During his stint as Mayor of New York City, Bloomberg and his Health Commissars devoted much time trying to convince food companies that salt was poison, and that they should, as a public service, reduce the amount of salt in consumer products. And his efforts did result in having various food companies lower the salt content in their products. According to Dr. Thomas A. Farley, former commissioner of health for New York City and current fellow in public policy at Hunter College, this reduction in sodium consumption could reduce blood pressure and in turn, prevent heart attack and stroke. He cites a recent study conducted in Britain as the basis of his argument.
According to Farley, the British Food Standards Agency set salt-reduction targets for different food categories and worked with companies to reach those targets over the period of 2001 to 2011. After analyzing sodium consumption over this time period, study authors found a subsequent decrease in sodium of 15 percent. They also report that this decrease was accompanied by a drop in blood pressure, a 40 percent drop in heart attack deaths and a 42 percent drop in stroke deaths.
However, study authors acknowledge limitations of their study: It is difficult to quantify the relative contribution of salt reduction to the decrease of CVD as several other dietary and lifestyle factors as well as treatments all have played a part.
Dr. Farley goes on to advocate for a similar program in the United States, saying we need a combination of mandated maximums and a coordinated voluntary sodium-reduction program like that in Britain.
However, as we at ACSH have discussed in the past, too much of a restriction on sodium intake can have detrimental consequences. A study published in JAMA Internal Medicine last October concluded the following: First, the lack of evidence of benefit and concerns for harm suggest that low sodium intake (<2300 mg/d) should not be recommended. This finding has particular implications for high-risk subpopulations (including those with heart failure) for whom many guidelines had recommended targets as low as or lower than 1500 mg/d. Second, the evidence of cardiovascular benefit (both from studies of direct cardiovascular effects and from trials on blood pressure) does support a decrease in sodium consumption for most Americans because most are consuming considerably more than 2300 mg/d.

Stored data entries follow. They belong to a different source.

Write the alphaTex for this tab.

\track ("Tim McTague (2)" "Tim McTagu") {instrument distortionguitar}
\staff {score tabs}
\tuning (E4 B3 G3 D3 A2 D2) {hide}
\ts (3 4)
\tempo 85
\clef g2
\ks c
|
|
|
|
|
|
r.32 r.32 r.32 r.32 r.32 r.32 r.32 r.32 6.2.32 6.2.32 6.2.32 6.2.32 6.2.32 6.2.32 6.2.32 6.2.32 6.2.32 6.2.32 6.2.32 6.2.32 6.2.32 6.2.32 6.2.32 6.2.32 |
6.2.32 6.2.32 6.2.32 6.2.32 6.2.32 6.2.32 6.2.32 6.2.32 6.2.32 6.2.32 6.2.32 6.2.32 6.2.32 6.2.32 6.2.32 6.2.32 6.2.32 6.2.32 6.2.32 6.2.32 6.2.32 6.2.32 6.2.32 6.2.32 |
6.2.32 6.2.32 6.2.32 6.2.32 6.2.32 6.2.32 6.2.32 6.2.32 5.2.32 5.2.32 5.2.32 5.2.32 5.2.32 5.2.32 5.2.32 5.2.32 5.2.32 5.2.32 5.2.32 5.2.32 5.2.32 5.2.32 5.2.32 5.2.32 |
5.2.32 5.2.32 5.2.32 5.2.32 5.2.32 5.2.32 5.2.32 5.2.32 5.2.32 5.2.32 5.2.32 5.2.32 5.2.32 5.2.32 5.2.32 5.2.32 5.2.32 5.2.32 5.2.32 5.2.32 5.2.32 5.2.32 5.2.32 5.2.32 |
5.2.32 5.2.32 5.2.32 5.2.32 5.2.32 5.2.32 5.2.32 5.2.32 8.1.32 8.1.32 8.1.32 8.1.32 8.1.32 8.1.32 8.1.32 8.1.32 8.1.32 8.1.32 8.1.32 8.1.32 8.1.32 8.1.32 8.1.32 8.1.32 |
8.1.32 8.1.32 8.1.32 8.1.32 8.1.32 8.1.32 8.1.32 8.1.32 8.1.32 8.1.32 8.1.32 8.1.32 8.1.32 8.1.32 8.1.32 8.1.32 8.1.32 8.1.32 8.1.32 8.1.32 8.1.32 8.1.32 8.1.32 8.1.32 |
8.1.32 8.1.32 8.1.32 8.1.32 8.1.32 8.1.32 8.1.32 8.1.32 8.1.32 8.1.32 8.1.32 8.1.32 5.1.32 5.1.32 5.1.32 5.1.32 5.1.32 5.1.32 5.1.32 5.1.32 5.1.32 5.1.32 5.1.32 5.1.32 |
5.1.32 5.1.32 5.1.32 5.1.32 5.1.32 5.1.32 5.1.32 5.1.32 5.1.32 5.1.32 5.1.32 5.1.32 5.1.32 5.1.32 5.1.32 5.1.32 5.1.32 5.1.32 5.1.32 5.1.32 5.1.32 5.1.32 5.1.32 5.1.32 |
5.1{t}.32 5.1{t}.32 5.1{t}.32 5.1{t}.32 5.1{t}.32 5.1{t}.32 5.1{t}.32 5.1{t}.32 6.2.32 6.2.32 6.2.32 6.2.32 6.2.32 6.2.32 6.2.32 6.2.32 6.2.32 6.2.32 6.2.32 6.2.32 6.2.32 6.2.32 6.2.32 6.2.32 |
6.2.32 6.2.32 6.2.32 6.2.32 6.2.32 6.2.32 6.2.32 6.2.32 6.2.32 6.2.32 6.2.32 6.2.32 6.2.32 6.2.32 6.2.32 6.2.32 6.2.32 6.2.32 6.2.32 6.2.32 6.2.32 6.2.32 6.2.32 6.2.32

As I ve said in the past, anthropological studies have demonstrated that humans through the eons are hard-wired to ingest between 3.5 and 4.0 grams (3500-4000 mg) of sodium daily, added ACSH s Dr. Gil Ross. To try to cut that in half, or less, is both fruitless and more likely to harm than benefit, except in highly unusual populations. The experts in academia who so blithely advise we humans to cut down our salt intake by well over half fail to comprehend the difficulty of providing a palatable dietary selection based on that low sodium intake. For patients with severe fluid-retaining conditions congestive heart failure, kidney failure, hormonal or vein issues severe salt restriction may help somewhat; on the other hand, if widely applied, some people will actually be harmed.